Excluding pictures, what does the listing below contain from the line with "hfov_deg: 17.8" up to and including the line with "focal_mm: 160", word for word?

▶ [Given data]
= = =

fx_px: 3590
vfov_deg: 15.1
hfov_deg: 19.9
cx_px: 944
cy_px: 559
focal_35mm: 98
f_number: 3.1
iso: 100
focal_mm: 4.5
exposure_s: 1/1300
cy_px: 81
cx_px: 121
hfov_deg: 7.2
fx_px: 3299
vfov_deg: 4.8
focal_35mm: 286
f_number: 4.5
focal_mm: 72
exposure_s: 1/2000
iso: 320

= = =

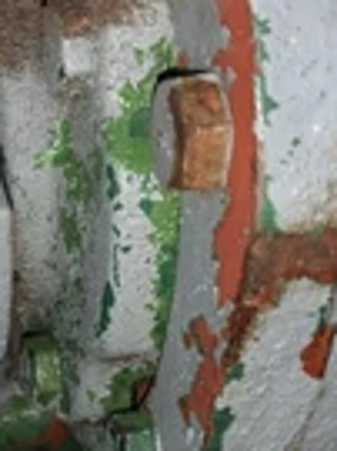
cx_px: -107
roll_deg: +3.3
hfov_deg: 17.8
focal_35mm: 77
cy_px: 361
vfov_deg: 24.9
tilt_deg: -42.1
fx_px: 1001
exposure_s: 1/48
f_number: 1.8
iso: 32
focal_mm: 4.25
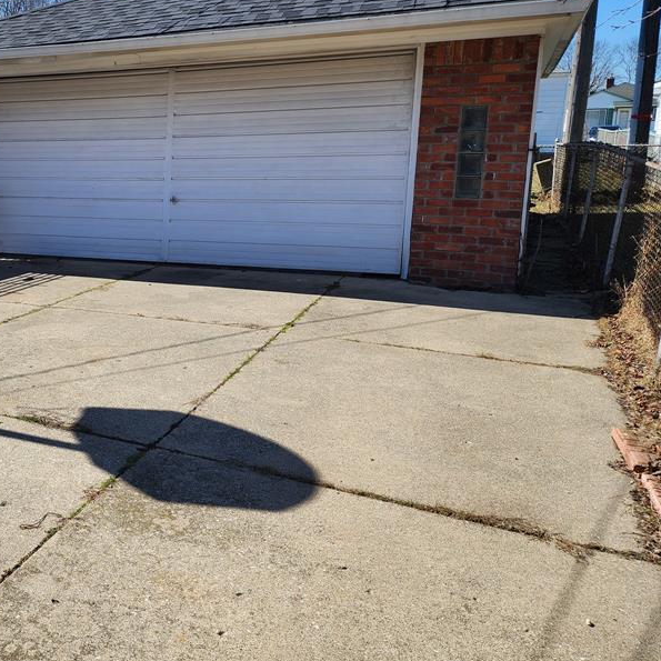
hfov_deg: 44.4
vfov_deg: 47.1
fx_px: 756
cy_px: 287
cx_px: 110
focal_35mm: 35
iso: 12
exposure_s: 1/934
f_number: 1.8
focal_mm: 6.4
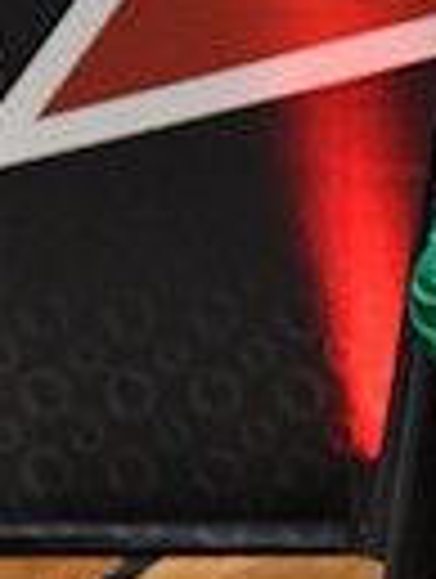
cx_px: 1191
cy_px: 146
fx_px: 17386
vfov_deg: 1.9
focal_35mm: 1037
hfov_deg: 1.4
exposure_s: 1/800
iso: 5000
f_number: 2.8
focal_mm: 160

= = =

▶ [Response to the exercise]
hfov_deg: 17.8
focal_35mm: 77
cy_px: 361
vfov_deg: 24.9
tilt_deg: -42.1
fx_px: 1001
exposure_s: 1/48
f_number: 1.8
iso: 32
focal_mm: 4.25
hfov_deg: 44.4
vfov_deg: 47.1
fx_px: 756
cy_px: 287
cx_px: 110
focal_35mm: 35
iso: 12
exposure_s: 1/934
f_number: 1.8
focal_mm: 6.4
cx_px: 1191
cy_px: 146
fx_px: 17386
vfov_deg: 1.9
focal_35mm: 1037
hfov_deg: 1.4
exposure_s: 1/800
iso: 5000
f_number: 2.8
focal_mm: 160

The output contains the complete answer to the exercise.